When a Sunday-school superintendent
makes his customary little speech, a hymn-book in the hand is as
necessary as is the inevitable sheet of music in the hand of a singer
who stands forward on the platform and sings a solo at a concert
--though why, is a mystery: for neither the hymn-book nor the sheet of
music is ever referred to by the sufferer.
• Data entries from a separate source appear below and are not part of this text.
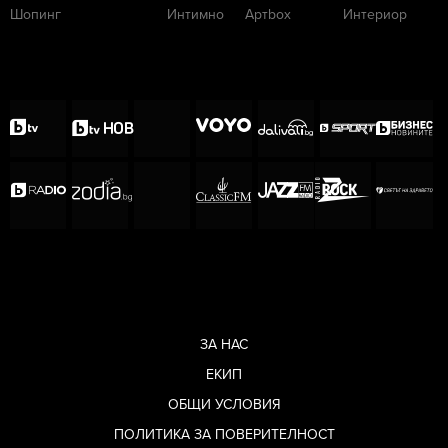
Шопинг
Интимно
Артbox
Интериор
първото нещо, което ме накара да се
почувствам по-добре от дни“ – написа
потребителка на Инстаграм.
„Другарите от войната само може да се
радват, че избра майка си“ – написа друга,
визирайки коментара на Алек, за който
можете да прочетете тук:
Ергенът Алек:
Чувствам Маги и
ЗА НАС
Надежда като
ЕКИП
другари от
войната
ОБЩИ УСЛОВИЯ
(ВИДЕО)
ПОЛИТИКА ЗА ПОВЕРИТЕЛНОСТ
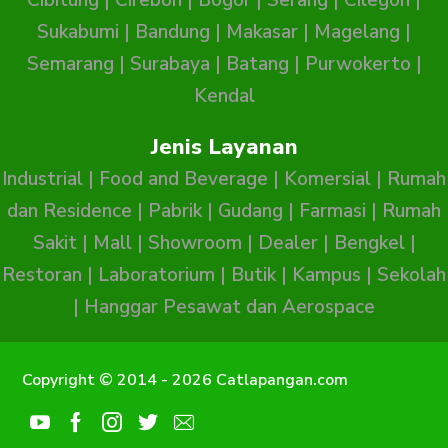
Sukabumi
|
Bandung
|
Makasar
|
Magelang
|
Semarang
|
Surabaya
|
Batang
|
Purwokerto
|
Kendal
Jenis Layanan
Industrial
|
Food and Beverage
|
Komersial
|
Rumah
dan Residence
|
Pabrik
|
Gudang
|
Farmasi
|
Rumah
Sakit
|
Mall
|
Showroom
|
Dealer
|
Bengkel
|
Restoran
|
Laboratorium
|
Butik
|
Kampus
|
Sekolah
|
Hanggar Pesawat dan Aerospace
Copyright © 2014 - 2026 Catlapangan.com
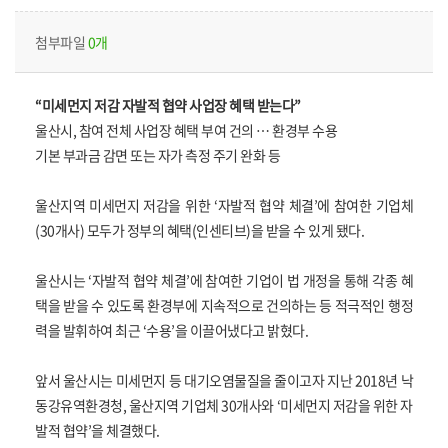
첨부파일
0개
“미세먼지 저감 자발적 협약 사업장 혜택 받는다”
울산시, 참여 전체 사업장 혜택 부여 건의 … 환경부 수용
기본 부과금 감면 또는 자가 측정 주기 완화 등
울산지역 미세먼지 저감을 위한 ‘자발적 협약 체결’에 참여한 기업체
(30개사) 모두가 정부의 혜택(인센티브)을 받을 수 있게 됐다.
울산시는 ‘자발적 협약 체결’에 참여한 기업이 법 개정을 통해 각종 혜
택을 받을 수 있도록 환경부에 지속적으로 건의하는 등 적극적인 행정
력을 발휘하여 최근 ‘수용’을 이끌어냈다고 밝혔다.
앞서 울산시는 미세먼지 등 대기오염물질을 줄이고자 지난 2018년 낙
동강유역환경청, 울산지역 기업체 30개사와 ‘미세먼지 저감을 위한 자
발적 협약’을 체결했다.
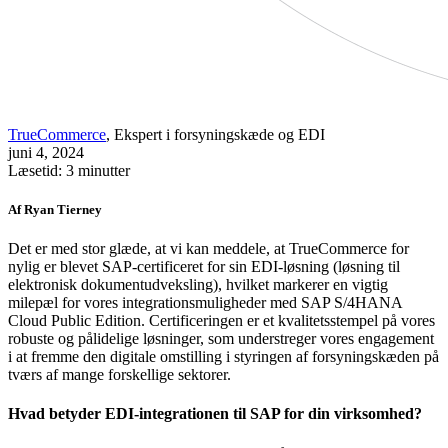
TrueCommerce
, Ekspert i forsyningskæde og EDI
juni 4, 2024
Læsetid: 3 minutter
Af Ryan Tierney
Det er med stor glæde, at vi kan meddele, at TrueCommerce for
nylig er blevet SAP-certificeret for sin EDI-løsning (løsning til
elektronisk dokumentudveksling), hvilket markerer en vigtig
milepæl for vores integrationsmuligheder med SAP S/4HANA
Cloud Public Edition. Certificeringen er et kvalitetsstempel på vores
robuste og pålidelige løsninger, som understreger vores engagement
i at fremme den digitale omstilling i styringen af forsyningskæden på
tværs af mange forskellige sektorer.
Hvad betyder EDI-integrationen til SAP for din virksomhed?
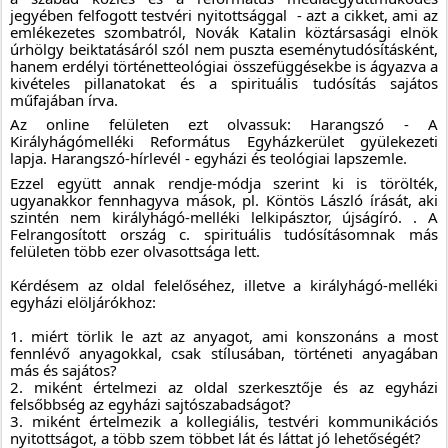
jegyében felfogott testvéri nyitottsággal  - azt a cikket, ami az 
emlékezetes szombatról, Novák Katalin köztársasági elnök 
úrhölgy beiktatásáról szól nem puszta eseménytudósításként, 
hanem erdélyi történetteológiai összefüggésekbe is ágyazva a 
kivételes pillanatokat és a spirituális tudósítás sajátos 
műfajában írva. 
Az online felületen ezt olvassuk: Harangszó - A 
Királyhágómelléki Református Egyházkerület gyülekezeti 
lapja. Harangszó-hírlevél - egyházi és teológiai lapszemle.
Ezzel együtt annak rendje-módja szerint ki is törölték, 
ugyanakkor fennhagyva mások, pl. Köntös László írását, aki 
szintén nem királyhágó-melléki lelkipásztor, újságíró. . A 
Felrangosított ország c. spirituális tudósításomnak más 
felületen több ezer olvasottsága lett. 
Kérdésem az oldal felelőséhez, illetve a királyhágó-melléki 
egyházi elöljárókhoz:
1. miért törlik le azt az anyagot, ami konszonáns a most 
fennlévő anyagokkal, csak stílusában, történeti anyagában 
más és sajátos?
2. miként értelmezi az oldal szerkesztője és az egyházi 
felsőbbség az egyházi sajtószabadságot?
3. miként értelmezik a kollegiális, testvéri kommunikációs 
nyitottságot, a több szem többet lát és láttat jó lehetőségét? 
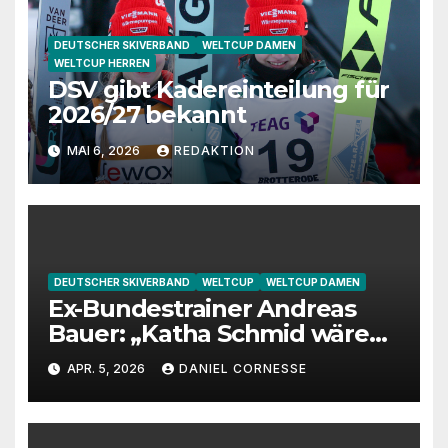
DEUTSCHER SKIVERBAND
WELTCUP DAMEN
WELTCUP HERREN
DSV gibt Kadereinteilung für
2026/27 bekannt
MAI 6, 2026
REDAKTION
DEUTSCHER SKIVERBAND
WELTCUP
WELTCUP DAMEN
Ex-Bundestrainer Andreas
Bauer: „Katha Schmid wäre
eine extrem gute
APR. 5, 2026
DANIEL CORNESSE
Jugendtrainerin“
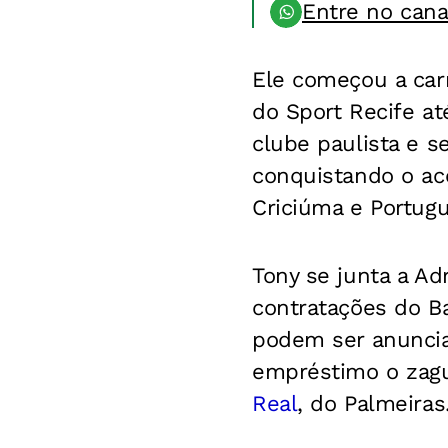
Entre no can
Ele começou a car
do Sport Recife at
clube paulista e s
conquistando o ace
Criciúma e Portugu
Tony se junta a Ad
contratações do B
podem ser anuncia
empréstimo o zagu
Real
, do Palmeiras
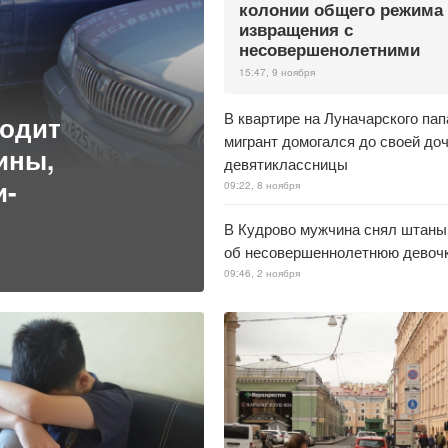
колонии общего режима 
извращения с
несовершенолетними
15:47, 9 ноября
В квартире на Луначарского пап
водит
мигрант домогался до своей до
ины,
девятиклассницы
и-
09:22, 8 ноября
В Кудрово мужчина снял штаны 
об несовершеннолетнюю девоч
09:46, 2 ноября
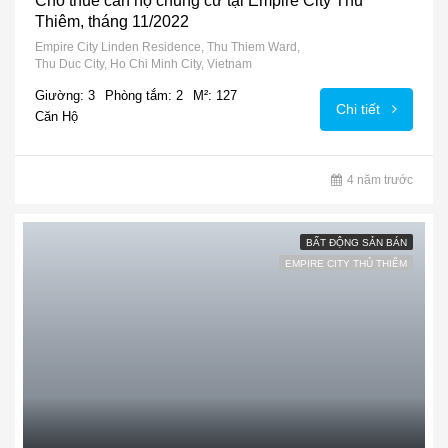
Cho thuê căn hộ chung cư tại Empire City Thủ
Thiêm, tháng 11/2022
Empire City Linden Residence, Thu Thiem Ward,
Thu Duc City, Ho Chi Minh City, Vietnam
Giường: 3
Phòng tắm: 2
M²: 127
Chi tiết
Căn Hộ
4 năm trước
BẤT ĐỘNG SẢN BÁN
EMPIRE CITY THỦ THIÊM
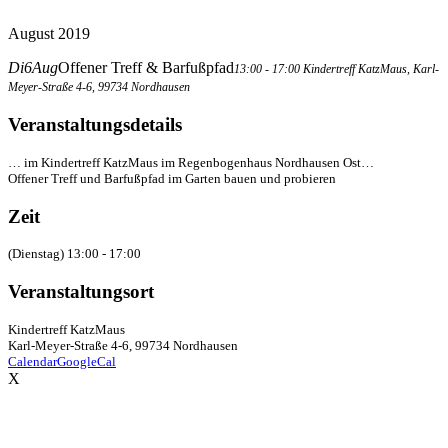
August 2019
Di
6
Aug
Offener Treff & Barfußpfad
13:00 - 17:00
Kindertreff KatzMaus
, Karl-
Meyer-Straße 4-6, 99734 Nordhausen
Veranstaltungsdetails
… im Kindertreff KatzMaus im Regenbogenhaus Nordhausen Ost…
Offener Treff und Barfußpfad im Garten bauen und probieren
Zeit
(Dienstag) 13:00 - 17:00
Veranstaltungsort
Kindertreff KatzMaus
Karl-Meyer-Straße 4-6, 99734 Nordhausen
Calendar
GoogleCal
X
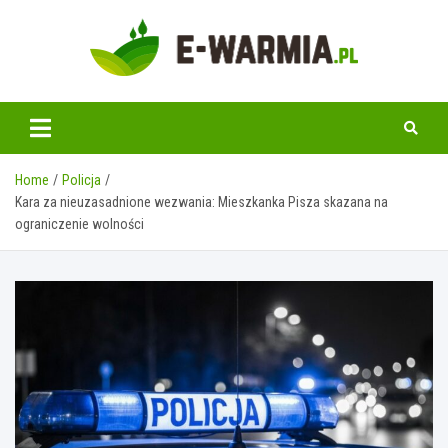
Skip
to
content
www.e-warmia.pl
Home
Policja
Kara za nieuzasadnione wezwania: Mieszkanka Pisza skazana na
ograniczenie wolności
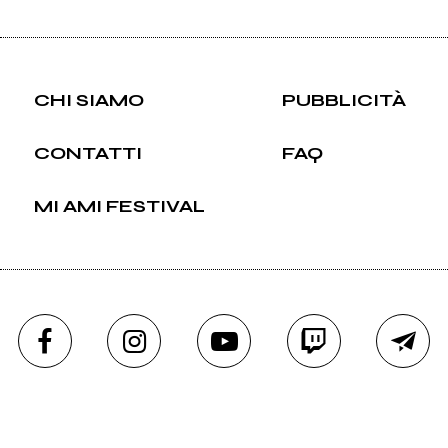
CHI SIAMO
PUBBLICITÀ
CONTATTI
FAQ
MI AMI FESTIVAL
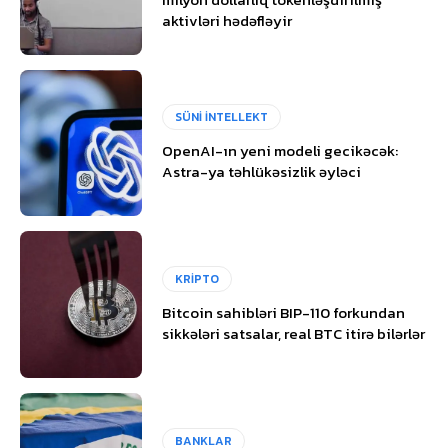
aktivləri hədəfləyir
SÜNİ İNTELLEKT
OpenAI-ın yeni modeli gecikəcək:
Astra-ya təhlükəsizlik əyləci
KRİPTO
Bitcoin sahibləri BIP-110 forkundan
sikkələri satsalar, real BTC itirə bilərlər
BANKLAR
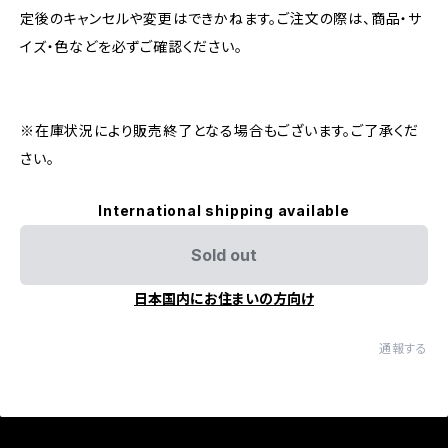
定後のキャンセルや変更はできかねます。ご注文の際は、商品・サ
イズ・色などを必ずご確認ください。
※在庫状況により販売終了となる場合もございます。ご了承くだ
さい。
International shipping available
Sold out
日本国内にお住まいの方向け
通報する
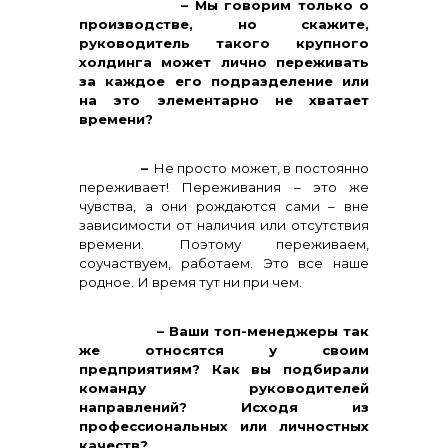
– Мы говорим только о
производстве, но скажите,
руководитель такого крупного
холдинга может лично переживать
за каждое его подразделение или
на это элементарно не хватает
времени?
–
Не просто может, в постоянно
переживает! Переживания – это же
чувства, а они рождаются сами – вне
зависимости от наличия или отсутствия
времени. Поэтому переживаем,
соучаствуем, работаем. Это все наше
родное. И время тут ни при чем.
– Ваши топ-менеджеры так
же относятся у своим
предприятиям? Как вы подбирали
команду руководителей
направлений? Исходя из
профессиональных или личностных
качеств?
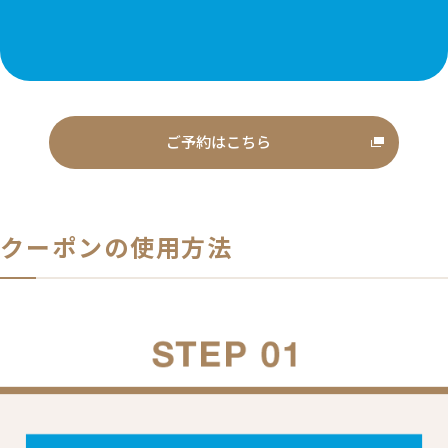
ご予約はこちら
クーポンの使用方法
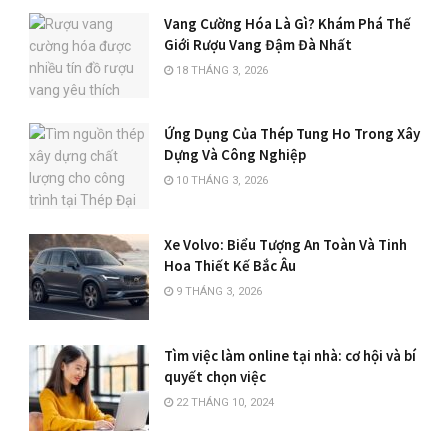
Vang Cường Hóa Là Gì? Khám Phá Thế
Giới Rượu Vang Đậm Đà Nhất
18 THÁNG 3, 2026
Ứng Dụng Của Thép Tung Ho Trong Xây
Dựng Và Công Nghiệp
10 THÁNG 3, 2026
Xe Volvo: Biểu Tượng An Toàn Và Tinh
Hoa Thiết Kế Bắc Âu
9 THÁNG 3, 2026
Tìm việc làm online tại nhà: cơ hội và bí
quyết chọn việc
22 THÁNG 10, 2024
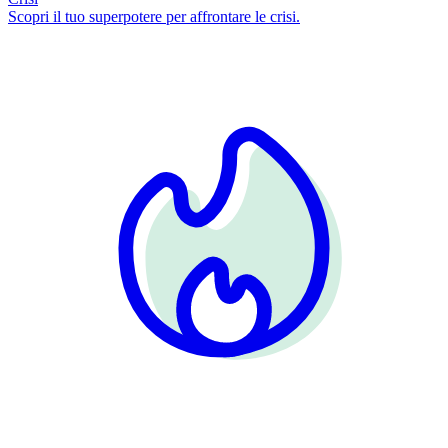
Scopri il tuo superpotere per affrontare le crisi.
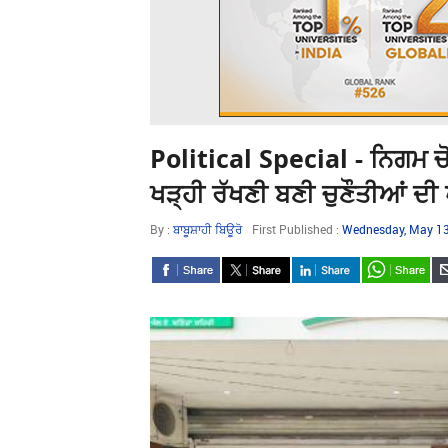
Political Special - ਨਿਗਮ ਚੋ
ਖੜ੍ਹੀ ਰੱਖਣੀ ਬਣੀ ਚੁਣੌਤੀਆਂ ਦੀ 
By :
ਬਾਬੂਸ਼ਾਹੀ ਬਿਊਰੋ
First Published :
Wednesday, May 13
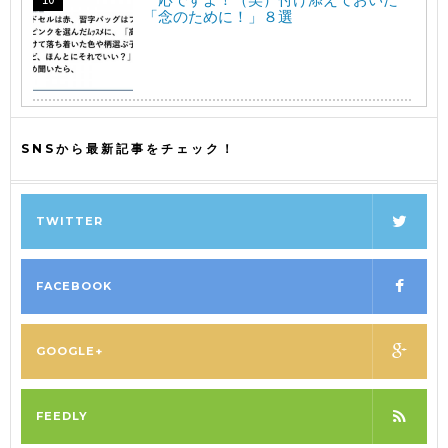
「念のために！」８選
SNSから最新記事をチェック！
TWITTER
FACEBOOK
GOOGLE+
FEEDLY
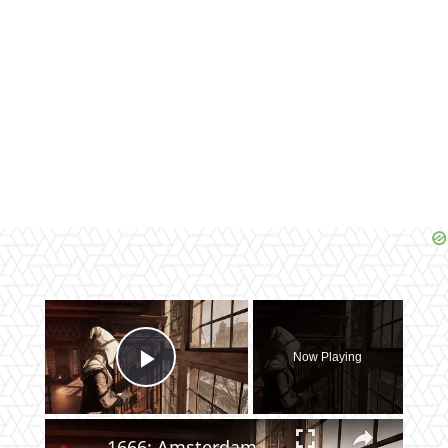
×
Now Playing
Play Video
×
1666: Amsterdam - Official Devlog #2: The Art Video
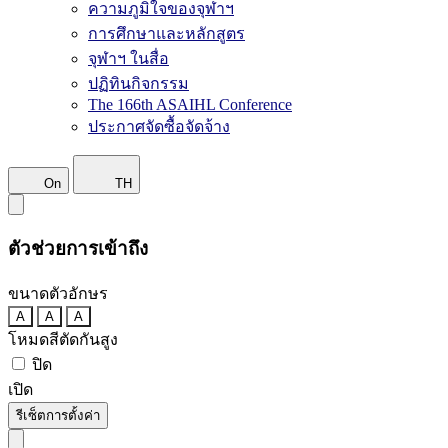
ความภูมิใจของจุฬาฯ
การศึกษาและหลักสูตร
จุฬาฯ ในสื่อ
ปฏิทินกิจกรรม
The 166th ASAIHL Conference
ประกาศจัดซื้อจัดจ้าง
On
TH
ตัวช่วยการเข้าถึง
ขนาดตัวอักษร
A
A
A
โหมดสีตัดกันสูง
ปิด
เปิด
รีเซ็ตการตั้งค่า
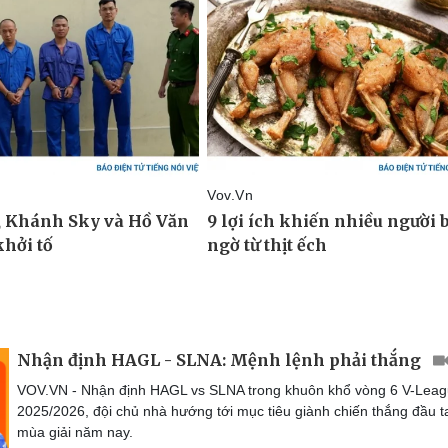
Nhận định HAGL - SLNA: Mệnh lệnh phải thắng
VOV.VN - Nhận định HAGL vs SLNA trong khuôn khổ vòng 6 V-Lea
2025/2026, đội chủ nhà hướng tới mục tiêu giành chiến thắng đầu t
mùa giải năm nay.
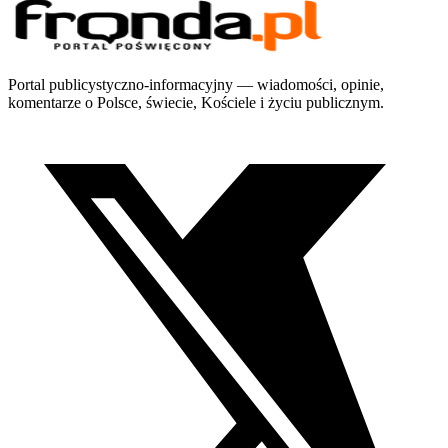
Portal publicystyczno-informacyjny — wiadomości, opinie,
komentarze o Polsce, świecie, Kościele i życiu publicznym.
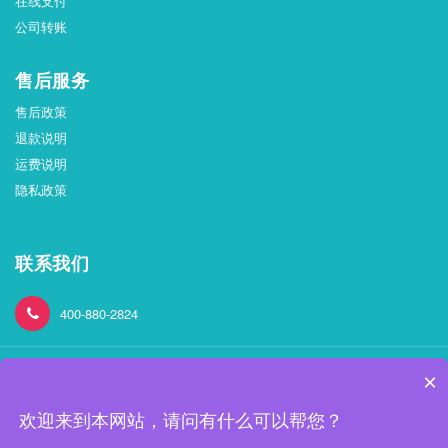
在线支付
公司转账
售后服务
售后政策
退款说明
运费说明
隐私政策
联系我们
400-880-2824
×
欢迎来到本网站，请问有什么可以帮您？
Copyright © 2021.https://shop.ruiweier.cn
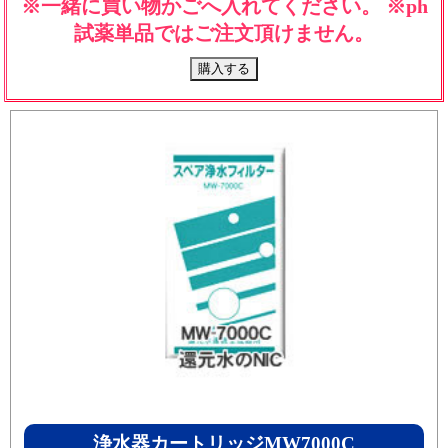
※一緒に買い物かごへ入れてください。 ※ph
試薬単品ではご注文頂けません。
浄水器カートリッジMW7000C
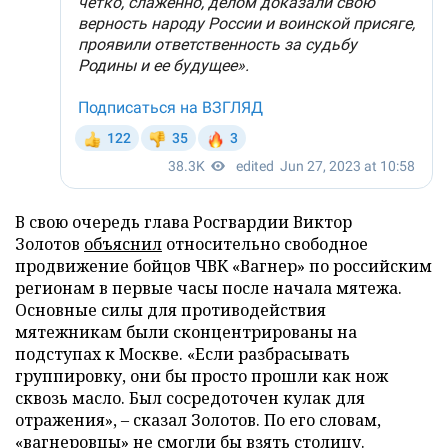
В свою очередь глава Росгвардии Виктор
Золотов
объяснил
относительно свободное
продвижение бойцов ЧВК «Вагнер» по российским
регионам в первые часы после начала мятежа.
Основные силы для противодействия
мятежникам были сконцентрированы на
подступах к Москве. «Если разбрасывать
группировку, они бы просто прошли как нож
сквозь масло. Был сосредоточен кулак для
отражения», – сказал Золотов. По его словам,
«вагнеровцы» не смогли бы взять столицу.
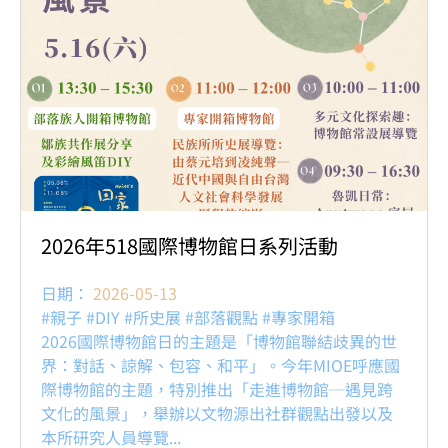
2026年518國際博物館日系列活動
日期：
2026-05-13
#親子 #DIY #所史展 #部落觀點 #專家開箱
2026國際博物館日的主題是「博物館聯結歧異的世
界：對話、諒解、包容、和平」。今年MIOE呼應國
際博物館的主題，特別推出「走進博物館─遇見跨
文化的風景」，舉辦以文物源出社群觀點出發以及
本所研究人員導覽...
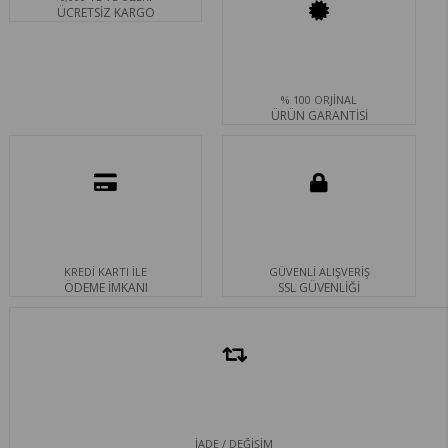
ÜCRETSİZ KARGO
% 100 ORJİNAL
ÜRÜN GARANTİSİ
KREDİ KARTI İLE
GÜVENLİ ALIŞVERİŞ
ÖDEME İMKANI
SSL GÜVENLİĞİ
İADE / DEĞİŞİM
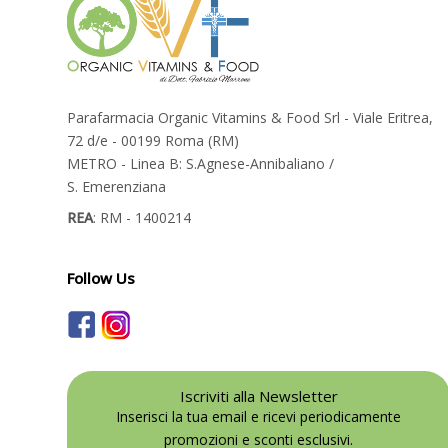
Parafarmacia Organic Vitamins & Food Srl - Viale Eritrea,
72 d/e - 00199 Roma (RM)
METRO - Linea B: S.Agnese-Annibaliano /
S. Emerenziana
REA
: RM - 1400214
Follow Us
Iscriviti alla Newsletter
Inserisci la tua email e ricevi periodicamente
promozioni e sconti esclusivi.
This superintendent was a
slim creature of thirty-five, with a sandy goatee and short sandy hair;
he wore a stiff standing-collar whose upper edge almost reached his
ears and whose sharp points curved forward abreast the corners of his
mouth--a fence that compelled a straight lookout ahead, and a turning
of the whole body when a side view was required; his chin was propped
on a spreading cravat which was as broad and as long as a bank-note,
and had fringed ends; his boot toes were turned sharply up, in the
fashion of the day, like sleigh-runners--an effect patiently and
laboriously produced by the young men by sitting with their toes
pressed against a wall for hours together. Mr. Walters was very earnest
of mien, and very sincere and honest at heart; and he held sacred
things and places in such reverence, and so separated them from worldly
matters, that unconsciously to himself his Sunday-school voice had
acquired a peculiar intonation which was wholly absent on week-days.